◆ Stated problem 1
In the ReefGuide debugging guide, repeat word for word the part that opens with the words containing "There are some" and closes with "outbound internet connectivity.".
◆ Stated problem 2
Please answer from the ReefGuide debugging guide: according to its definition, what does an ECS service specify?
◆ Stated problem 3
Extend the ReefGuide debugging guide by writing the next part that follows its definition of an ECS service.
## begin Page text
Debugging ReefGuide
ReefGuide is deployed on AWS, and utilises a number of AWS services. Most of these services don’t often encounter ‘errors’ i.e. Secrets Manager. Others can experience errors due to misconfiguration, runtime issues such as resource limitations, crashes etc. The below guide will explain how to access the logs, and common debugging tips, for the following components:
- web API (ECS Fargate)
- capacity manager (ECS Fargate)
- worker nodes i.e. ReefGuideWorker, ADRIAReefGuideWorker (ECS Fargate)
ECS Background info
ECS has two capacity provider modes
- EC2
- Fargate
EC2 uses instances to provision capacity. This requires additional EC2 fleet management.
Fargate is the most abstracted option, hiding details around the instance hosting the containers from the system admin. ReefGuide exclusively uses Fargate for this reason.
There are some important ECS concepts to understand to help debug ECS container issues:
VPC: The VPC is the network in which the ECS Cluster is deployed
Subnet/AZ: The subnet (i.e. network grouping) and availability zone (physical server separation within an AWS region) in which the cluster is deployed. In most cases, we don’t have to worry about this - we use a public subnet for our ECS nodes so that they have cost effective and simple outbound internet connectivity.
Cluster: An ECS cluster is a logical grouping of ECS services and tasks which are within one VPC
Service: A service is a long running collection of tasks. A service specifies the recommended number of running tasks, as well as auto scaling parameters.
## end Page text
## begin Records
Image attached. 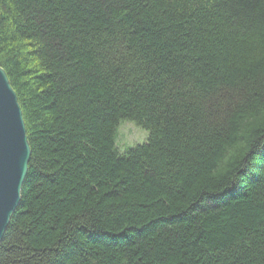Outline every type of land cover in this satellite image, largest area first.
I'll return each instance as SVG.
<instances>
[{"label": "trees", "instance_id": "trees-1", "mask_svg": "<svg viewBox=\"0 0 264 264\" xmlns=\"http://www.w3.org/2000/svg\"><path fill=\"white\" fill-rule=\"evenodd\" d=\"M0 67L31 148L0 264H264V0H0Z\"/></svg>", "mask_w": 264, "mask_h": 264}, {"label": "water", "instance_id": "water-1", "mask_svg": "<svg viewBox=\"0 0 264 264\" xmlns=\"http://www.w3.org/2000/svg\"><path fill=\"white\" fill-rule=\"evenodd\" d=\"M30 156L17 95L0 67V242L20 202Z\"/></svg>", "mask_w": 264, "mask_h": 264}, {"label": "rangeland", "instance_id": "rangeland-1", "mask_svg": "<svg viewBox=\"0 0 264 264\" xmlns=\"http://www.w3.org/2000/svg\"><path fill=\"white\" fill-rule=\"evenodd\" d=\"M148 131L131 120H120L116 129V146L120 151L145 141Z\"/></svg>", "mask_w": 264, "mask_h": 264}]
</instances>
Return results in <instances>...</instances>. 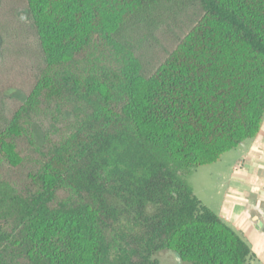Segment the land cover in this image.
Here are the masks:
<instances>
[{
    "label": "trees",
    "instance_id": "obj_1",
    "mask_svg": "<svg viewBox=\"0 0 264 264\" xmlns=\"http://www.w3.org/2000/svg\"><path fill=\"white\" fill-rule=\"evenodd\" d=\"M263 119L264 0H0V264H249L188 177Z\"/></svg>",
    "mask_w": 264,
    "mask_h": 264
},
{
    "label": "crops",
    "instance_id": "obj_2",
    "mask_svg": "<svg viewBox=\"0 0 264 264\" xmlns=\"http://www.w3.org/2000/svg\"><path fill=\"white\" fill-rule=\"evenodd\" d=\"M194 173L195 196L249 245V264H264V119L254 139Z\"/></svg>",
    "mask_w": 264,
    "mask_h": 264
},
{
    "label": "rangeland",
    "instance_id": "obj_3",
    "mask_svg": "<svg viewBox=\"0 0 264 264\" xmlns=\"http://www.w3.org/2000/svg\"><path fill=\"white\" fill-rule=\"evenodd\" d=\"M195 7L189 4L185 7L181 6V11L178 15L168 14V12L161 14L159 17H153V22L142 23L138 22L135 28L128 34L130 41L140 49L145 59L154 57L156 52L162 51L167 43L172 44L177 36L185 30L186 22L188 23L192 17L196 15ZM175 13V12H174ZM21 15H24L23 13ZM27 43L36 50L33 34L28 30ZM41 135V133L39 132ZM195 174L194 171L188 177L190 186L195 187ZM154 259L158 264H180L178 257L173 253L160 252L154 255Z\"/></svg>",
    "mask_w": 264,
    "mask_h": 264
}]
</instances>
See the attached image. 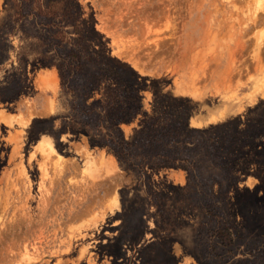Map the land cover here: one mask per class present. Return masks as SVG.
<instances>
[{"label": "rangeland", "instance_id": "rangeland-1", "mask_svg": "<svg viewBox=\"0 0 264 264\" xmlns=\"http://www.w3.org/2000/svg\"><path fill=\"white\" fill-rule=\"evenodd\" d=\"M244 1L0 0V264H264V137L227 170L133 144L155 100L178 128L254 114L264 7Z\"/></svg>", "mask_w": 264, "mask_h": 264}, {"label": "trees", "instance_id": "trees-1", "mask_svg": "<svg viewBox=\"0 0 264 264\" xmlns=\"http://www.w3.org/2000/svg\"><path fill=\"white\" fill-rule=\"evenodd\" d=\"M78 32V29L75 28ZM111 65L105 67V75L114 83H119L122 73L127 74L126 80L134 83L138 75L126 64L117 59H110ZM61 80L64 71L61 66H57ZM160 109V102L154 101L153 116L148 120H143L139 124V129L133 144L139 145L142 150L155 153L164 158V162L158 165H176V163H186L187 158H180L179 151H183L189 156L193 152L202 151L212 158L210 164L218 169H230L236 158L245 155L249 150L257 147L259 140L264 137V100L257 106L252 116L246 117L242 122L225 121L220 124L206 128L188 127L183 114H175V119H183V126L176 127V123L171 119L164 118ZM118 118L117 122L131 121ZM116 147H109L112 154L119 161H124L123 149L129 147L130 142L120 138ZM189 165V164H188Z\"/></svg>", "mask_w": 264, "mask_h": 264}, {"label": "bare ground", "instance_id": "bare-ground-1", "mask_svg": "<svg viewBox=\"0 0 264 264\" xmlns=\"http://www.w3.org/2000/svg\"><path fill=\"white\" fill-rule=\"evenodd\" d=\"M242 1V0H241ZM247 1V0H246ZM246 1H244L245 3H246ZM257 1V3L259 4V5H261V7L260 8H262V7H264L263 6V2H264V0H256ZM253 2V1H252ZM257 6V5H256ZM259 7V6H258ZM256 8V7H255ZM257 17V19H258V17H259V19L261 18V16L259 15H257L256 13L254 14V17H253V19L254 18H256ZM257 19L255 20V22L257 21ZM206 25V24H205ZM248 24H246L245 26H244V28H242V30L243 31H246V29H248ZM238 30V29H237ZM215 44V43H214ZM221 112V111H220ZM212 115V114H211ZM226 115V114H225ZM223 116V113H221V114H219L218 116H216L215 118H221ZM215 118H213V119H215ZM207 124V123H206ZM210 125H212V124H210ZM51 147H52V145H51ZM50 147V148H51ZM53 149V148H52Z\"/></svg>", "mask_w": 264, "mask_h": 264}]
</instances>
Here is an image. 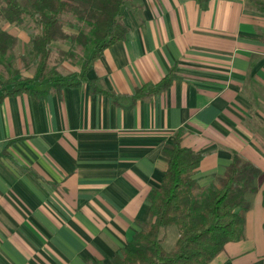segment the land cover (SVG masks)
Instances as JSON below:
<instances>
[{"label": "crops", "instance_id": "1", "mask_svg": "<svg viewBox=\"0 0 264 264\" xmlns=\"http://www.w3.org/2000/svg\"><path fill=\"white\" fill-rule=\"evenodd\" d=\"M124 20L127 35L104 48L87 81L58 88L37 80L32 86L47 94L2 99L0 264H113L149 221V195L168 166L163 148L176 131L203 155L200 186L224 175L233 151L264 172V12L248 0H131ZM0 25L19 39L11 81L33 76L19 64L29 32ZM168 74L166 88L135 97ZM263 192L264 180L244 237L213 264H264ZM161 235L171 249L179 231L170 225Z\"/></svg>", "mask_w": 264, "mask_h": 264}, {"label": "trees", "instance_id": "2", "mask_svg": "<svg viewBox=\"0 0 264 264\" xmlns=\"http://www.w3.org/2000/svg\"><path fill=\"white\" fill-rule=\"evenodd\" d=\"M129 1L0 0V22L16 24L29 32L24 60L30 58L36 64L33 76L11 81L20 72L13 66L19 39L0 25V77L4 82L0 103L10 94H47L46 89L32 86L37 80L52 82L58 88L87 81L86 72L104 48L127 35L124 10ZM196 1L204 5L208 0ZM248 1L264 12V0ZM54 42L66 43L69 48L57 47ZM77 45L83 51L79 56L81 71L63 74L59 64L76 55ZM172 80L173 75L168 74L151 88L139 89L135 97L153 95ZM181 134L176 131L173 142L163 148L168 166L162 182L149 195V221L114 257L113 264H213L227 242L244 237L249 194L259 190L263 170L233 151L224 175L200 186L195 174L203 155L182 146ZM262 203L264 206V192ZM170 225L177 227L179 237L171 249H166L161 232ZM88 264L102 263L89 260Z\"/></svg>", "mask_w": 264, "mask_h": 264}, {"label": "rangeland", "instance_id": "3", "mask_svg": "<svg viewBox=\"0 0 264 264\" xmlns=\"http://www.w3.org/2000/svg\"><path fill=\"white\" fill-rule=\"evenodd\" d=\"M55 45L57 47H60V48H63V49H68L69 48V45L66 44V43H63V42H55ZM22 50H20L18 53H19V56L22 58L20 59V65H21V68L23 67L25 70L24 72L25 73H28V74H33L34 72L36 73V64L34 63V61L30 58H28L27 60H24V58L26 57L27 55V52H28V48L25 49L24 53L22 54ZM76 55L74 57H67L66 59H64L63 62H66L72 66H74V68H77V67H81L80 65V57L79 56H82L83 55V51L81 49V46L80 45H77V49H76ZM28 62V63H27ZM27 63V64H26ZM14 66H17L16 63H15V60H14V63H13ZM25 67H24V66ZM59 68L60 70H63V67H61V64H59ZM64 73L65 72H68L67 71H63ZM6 77V76H5ZM1 83V82H0ZM257 192L255 193H251L249 194V199H250V202L253 201V198H254V195L256 194ZM261 199V198H260ZM260 203H261V200H260ZM251 204V203H250Z\"/></svg>", "mask_w": 264, "mask_h": 264}]
</instances>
## end Records
◆ Final answer 1
There are some important ECS concepts to understand to help debug ECS container issues:
VPC: The VPC is the network in which the ECS Cluster is deployed
Subnet/AZ: The subnet (i.e. network grouping) and availability zone (physical server separation within an AWS region) in which the cluster is deployed. In most cases, we don’t have to worry about this - we use a public subnet for our ECS nodes so that they have cost effective and simple outbound internet connectivity.

◆ Final answer 2
The recommended number of running tasks, as well as auto scaling parameters.

◆ Final answer 3
Task: A task is defined by a task definition, and represents either a long running (in a service) or ephemeral (as in a standalone task) compute capacity, usually containing one or more containers
Task Definition: Defines the configuration for a task, including mounts, permissions, environment variables, containers etc.
Container definition: The configuration for a Docker container running within a task, includes additional details on mounts, variables, container images, etc.
Volume mounts: When configuring containers, volumes can be mounted. Elastic File System (EFS) is the only suitable option here, allowing multiple containers/tasks to share storage at defined locations. EFS volume mounts present frequent misconfiguration issues - see below common EFS issues.
Task Role: Tasks assume an IAM role when running - another common point of misconfiguration/errors is when the running ECS task is unable to perform the necessary operations due to insufficient permissions.
Debugging ECS Services and tasks
Most debugging steps start with selecting the cluster and task of interest. This process is shown below.
Selecting your cluster
To start with all below processes require navigating to the ECS cluster in the AWS Console.
In the AWS console, navigate to ECS, then Clusters.
Each ReefGuide deployment has one cluster - i.e. similar to reefguide-networkingreefguidecluster...
. You may have a test deployment which may have a prefix e.g. test-reefguide...
. Select the correct cluster.
Selecting a task
From within the cluster page, choose the tasks tab (1), then click on a task (2), observing the Task definitions (3) as a hint at which kind of task it is, e.g. below we select the capacity manager task.
All tasks within the cluster are selectable from this tab - however, by default, it is filtered to only tasks which have a desired status of running, or which were killed within a certain period. To see a larger range of tasks (e.g. previously stopped), you can change the filter desired status option to show stopped containers.
Debugging operations
There are a few common operations which can help debug tasks and services.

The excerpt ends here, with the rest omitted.